Préface
Je ne l’avais vue que comme l’ont vue toutes les foules humaines qui couvrent la terre, sur la scène, agitant d’un geste harmonieux ses voiles dans les flammes, ou changée en un grand lis, éblouissante, nous révélant une forme auguste et neuve de la beauté. J’eus l’honneur de lui être présenté à un déjeuner du « Tour du monde » à Boulogne. Je vis une dame américaine aux traits menus, aux yeux bleus comme les eaux où se mire un ciel pâle, un peu grasse, placide, souriante, fine. Je l’entendis causer : la difficulté avec laquelle elle parle le français ajoute à ses moyens d’expression sans nuire à sa vivacité ; elle l’oblige à se tenir dans le rare et dans l’exquis, à créer à chaque instant l’expression nécessaire, le tour le plus prompt et le meilleur. Le mot jaillit, la forme étrange de langage se dessine. Pour y aider, ni gestes ni mouvements ; mais seulement l’expression de ses regards clairs et changeants comme des paysages qu’on découvre sur une belle route. Et le fond de la conversation, tour à tour souriant et grave, est plein de charme et d’agrément. Cette éblouissante artiste se révèle une dame d’un sens juste et délient, douée d’une pénétration merveilleuse des âmes, qui sait découvrir la signification profonde des choses insignifiantes en apparence et voir la splendeur cachée des âmes simples. Volontiers elle peint d’un trait vif et brillant les pauvres gens en qui elle trouve quelque beauté qui les grandit et les décore. Ce n’est pas qu’elle s’attache particulièrement aux humbles, aux pauvres d’esprit. Au contraire, elle pénètre avec facilité dans les âmes les plus hautes des artistes et des savants. Je lui ai entendu dire les choses les plus fines, les plus aiguës sur Curie, Mme Curie, Auguste Rodin et sur d’autres génies instinctifs ou conscients. Elle a sans le vouloir, et peut-être sans le savoir, toute une théorie de la connaissance et toute une philosophie de l’art.

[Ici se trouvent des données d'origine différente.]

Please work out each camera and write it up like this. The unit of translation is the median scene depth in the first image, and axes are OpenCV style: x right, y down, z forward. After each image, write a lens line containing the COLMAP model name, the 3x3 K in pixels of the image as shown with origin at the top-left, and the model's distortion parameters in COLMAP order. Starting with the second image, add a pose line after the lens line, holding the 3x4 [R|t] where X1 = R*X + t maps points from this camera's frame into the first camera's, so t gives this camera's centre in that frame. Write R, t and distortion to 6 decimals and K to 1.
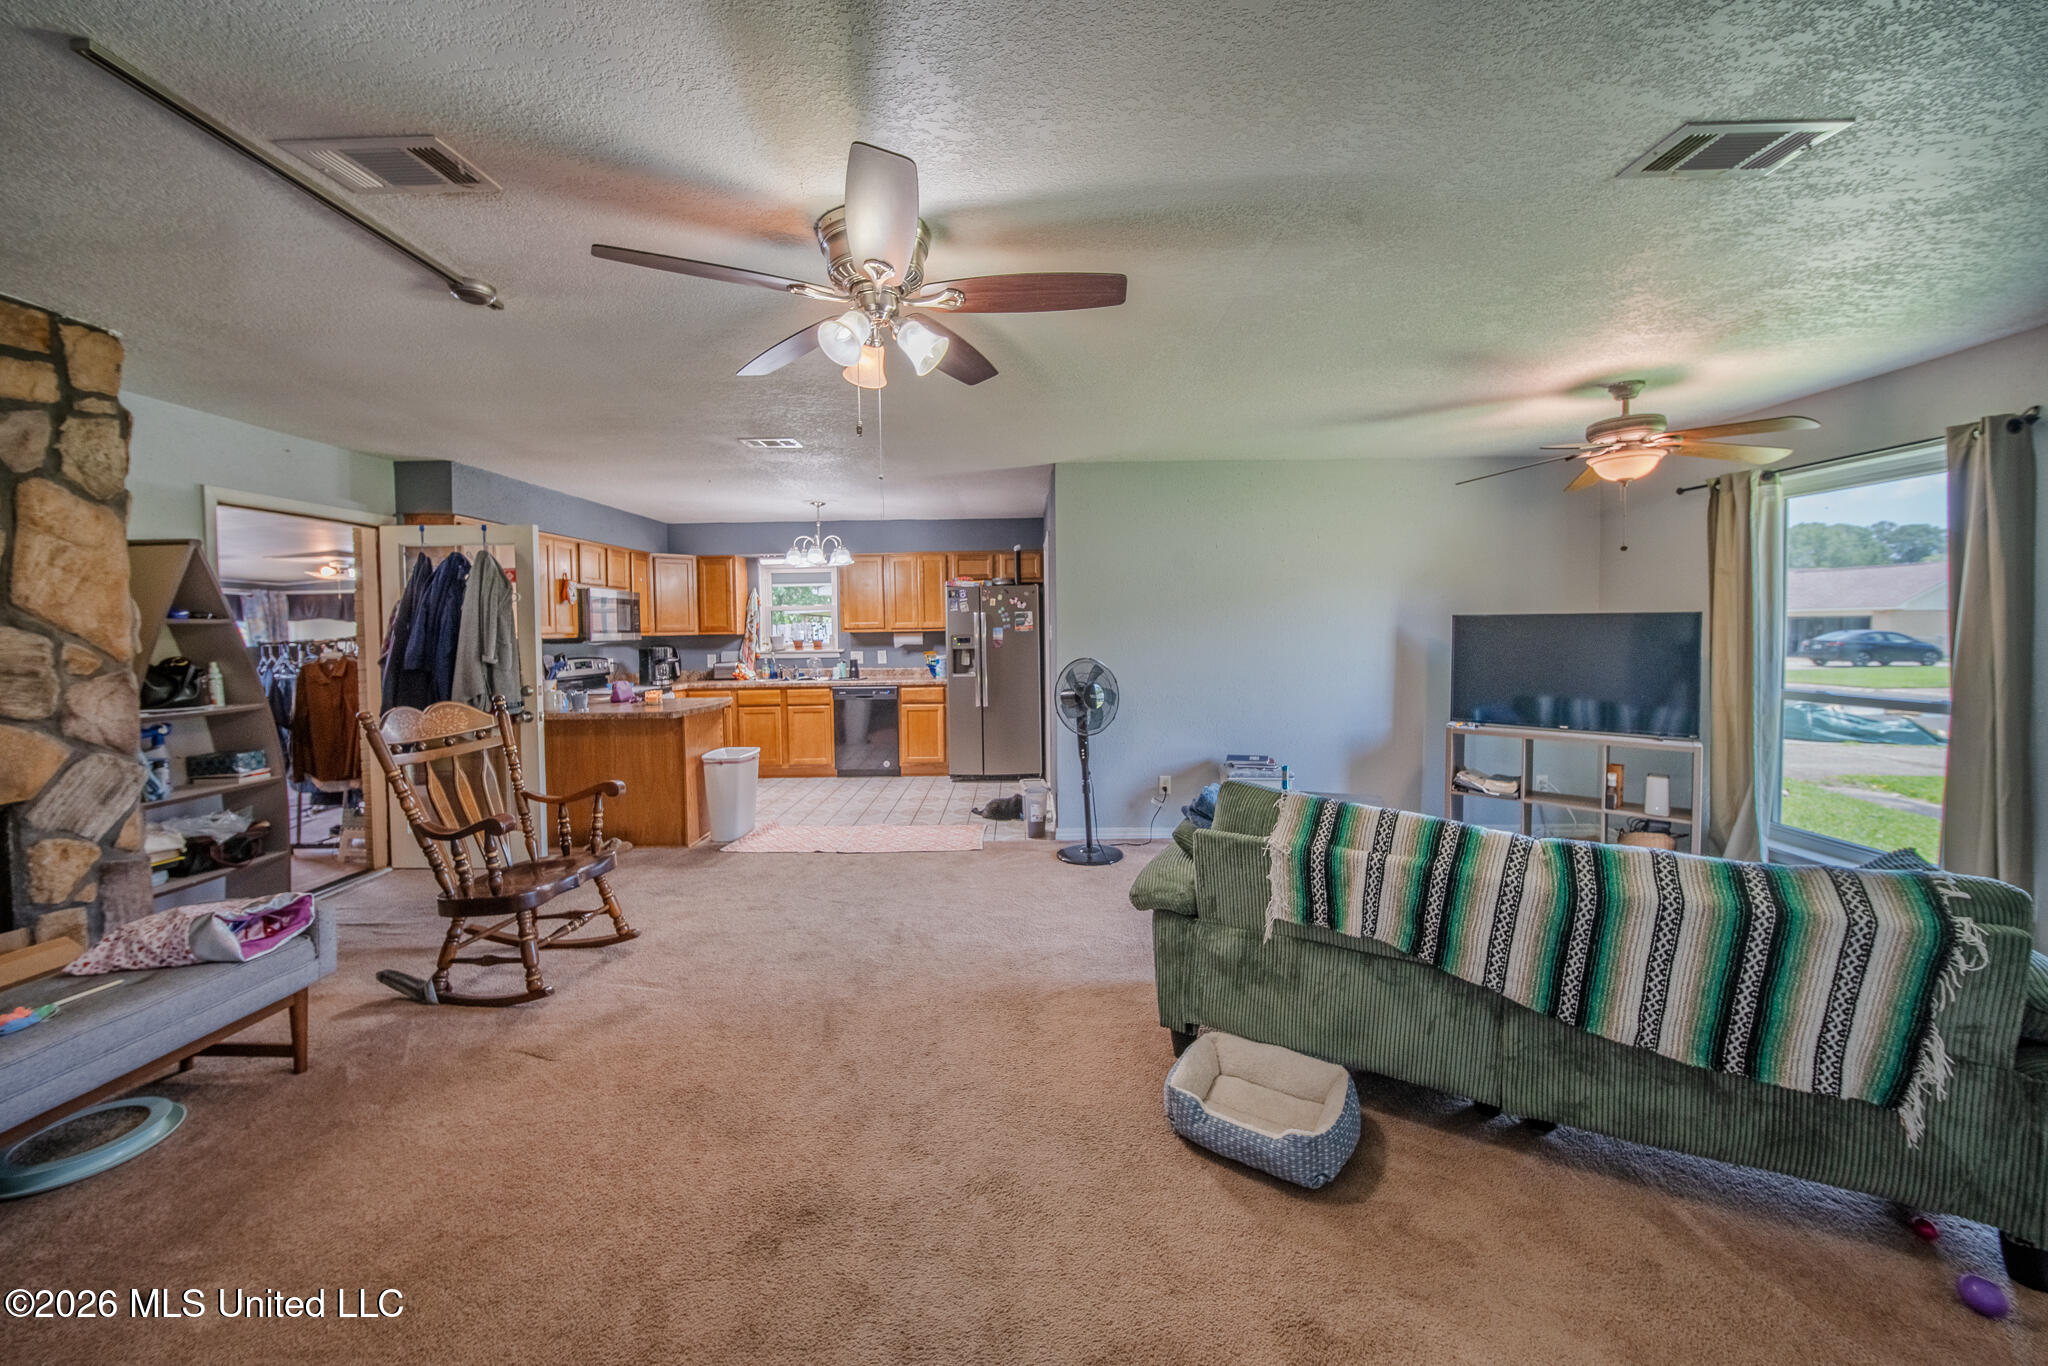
lens RADIAL K [[740.9, 0, 1015.9], [0, 740.9, 650.6], [0, 0, 1]] dist [-0.000962, -0.000367]
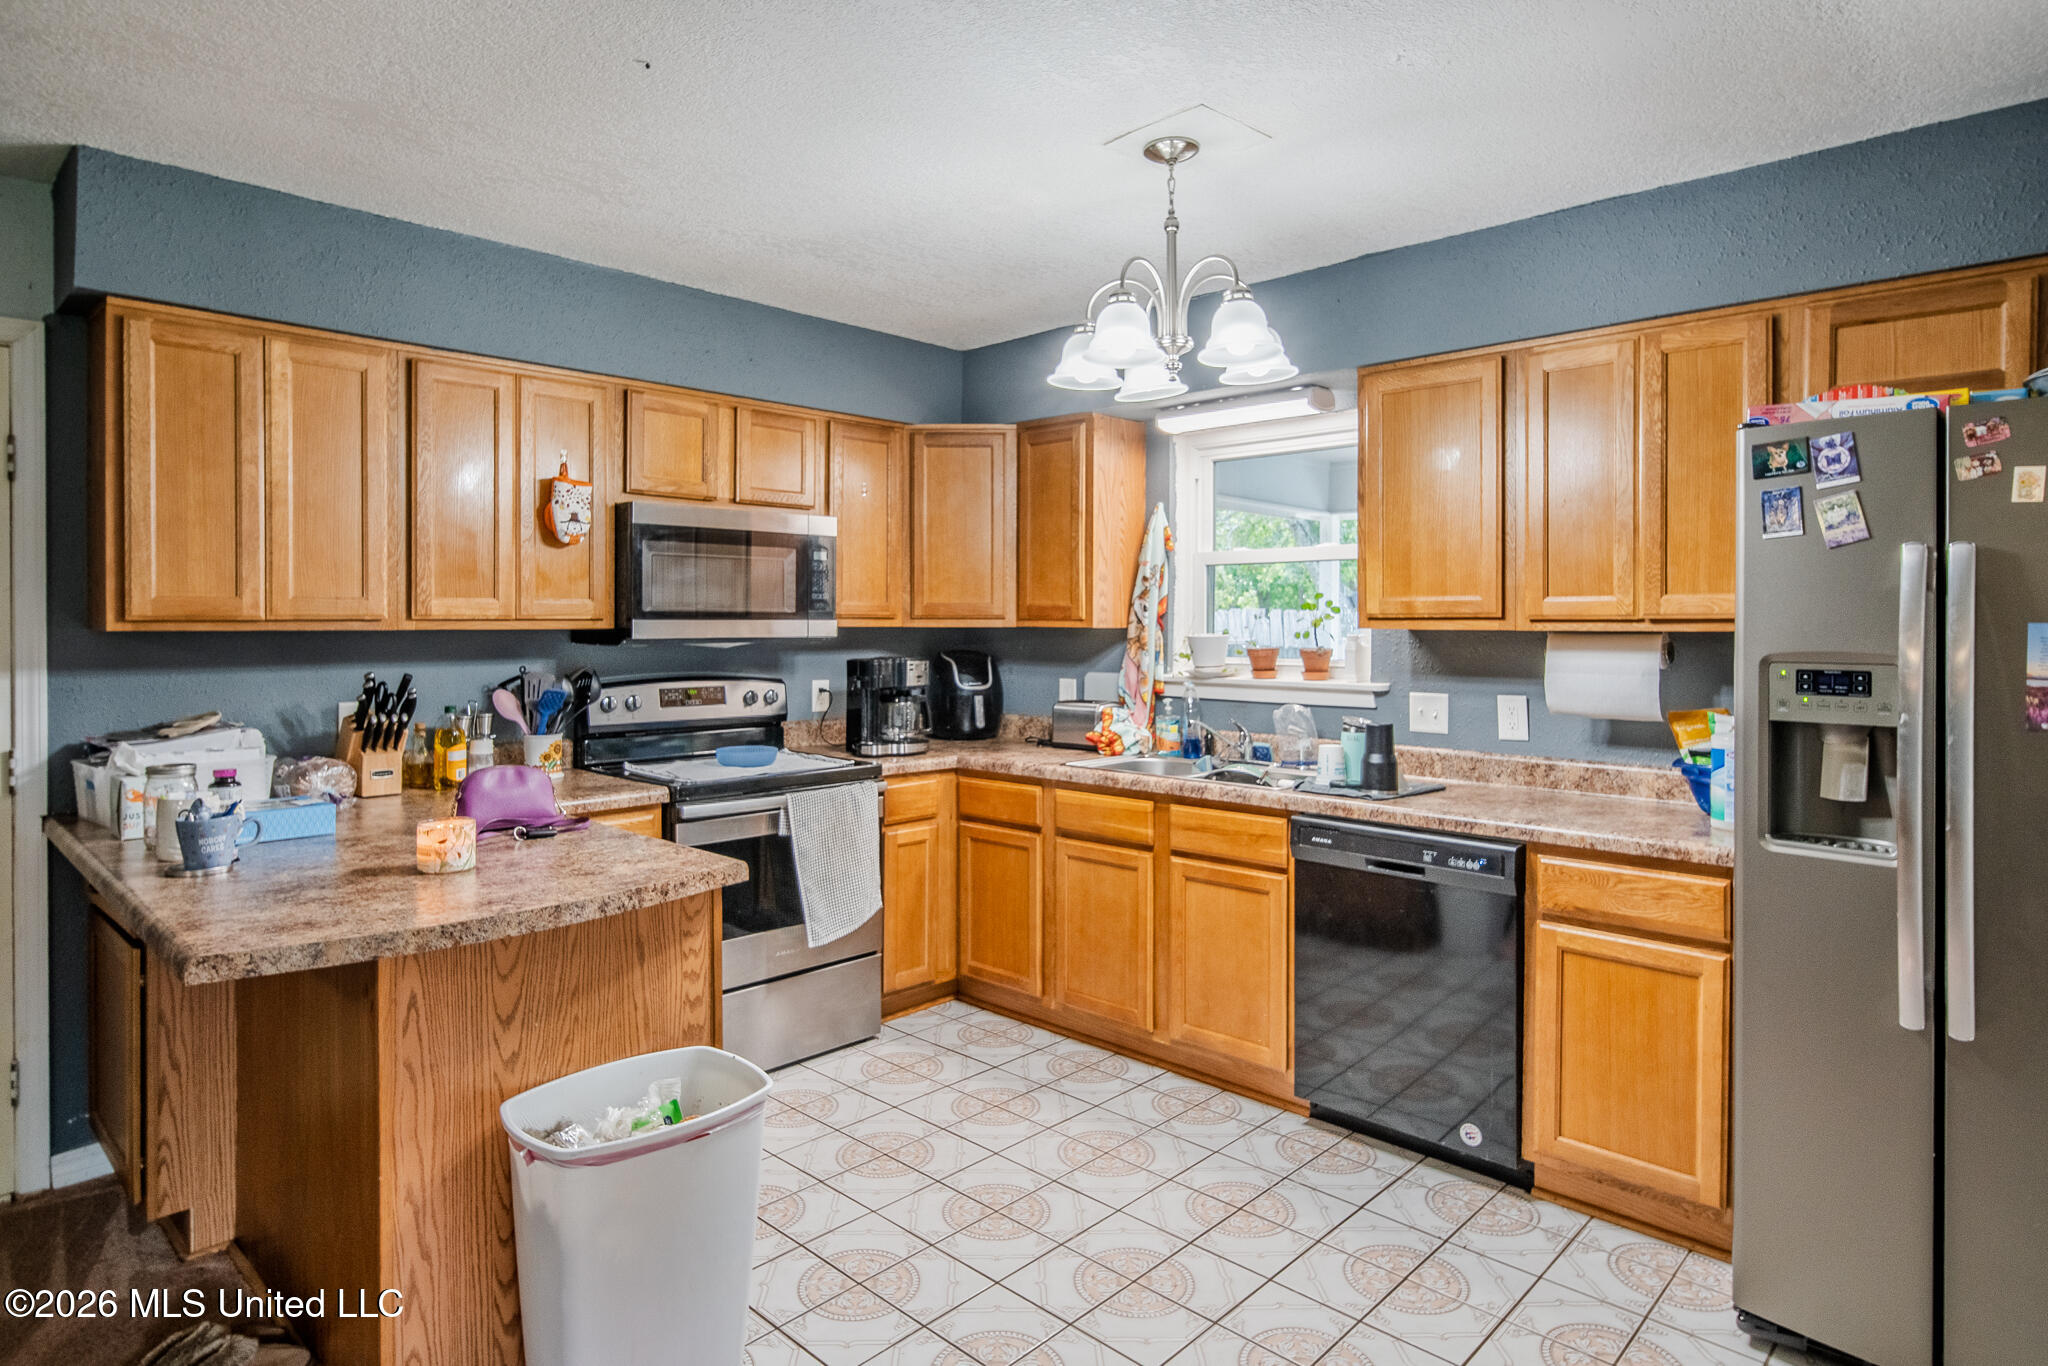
lens RADIAL K [[1138.3, 0, 1022.4], [0, 1138.3, 627.4], [0, 0, 1]] dist [-0.000699, 0.000521]
pose [[0.726844, 0.020752, -0.686489, -0.017914], [-0.033652, 0.999419, -0.005419, -0.019886], [0.685977, 0.027041, 0.727120, 0.621622]]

Mais le sujet de conversation qui lui est le plus cher, le plus familier, je dirai même le plus intime, c’est la recherche du divin. Faut-il y reconnaître un caractère de la race anglo-saxonne, ou l’effet d’une éducation protestante ou bien une disposition particulière que rien n’explique ? Je ne sais. Mais elle est profondément religieuse, avec un esprit d’examen très aigu et un souci perpétuel de la destinée humaine. Sous toutes sortes de formes ; de toutes sortes de manières, elle m’a interrogé sur la cause et la fin des choses. Je n’ai pas besoin de dire qu’aucune de mes réponses n’était pour la contenter. Pourtant elle a accueilli mes doutes d’un air serein, en souriant à l’abîme. Car elle est vraiment une gentille créature.
Sentir ? Comprendre ? Elle est merveilleusement intelligente. Elle est encore plus merveilleusement instinctive. Riche de tant de dons naturels, elle aurait pu faire une savante. Je lui ai entendu tenir un langage très « compréhensif » sur divers sujets d’astronomie, de chimie, de physiologie. Mais en elle l’inconscient l’emporte. C’est une artiste.
Je n’ai pu résister au plaisir de rappeler ma rencontre avec cette femme extraordinaire et charmante. Quelle rare aventure ! Vous admirez de loin, en rêve, une figure aérienne, comparable en grâce à ces danseuses qu’on voit, sur les peintures de Pompeï, flotter dans leurs voiles légers. Un jour vous retrouverez cette apparition dans la réalité de la vie, éteinte et cachée sous ces voiles plus épais dont s’enveloppent les mortels, et vous vous apercevrez que c’est une personne pleine d’esprit et de cœur, une âme un peu mystique, philosophique, religieuse, très haute, très riante et très noble.
Voilà au naturel cette Loïe Fuller en qui notre Roger Marx a salué la plus chaste et la plus expressive des danseuses, la belle inspirée qui retrouva en elle et nous rendit les merveilles perdues de la mimique grecque, l’art de ces mouvements à la fois voluptueux et mystiques qui interprêtent les phénomènes de la nature et les métamorphoses des êtres.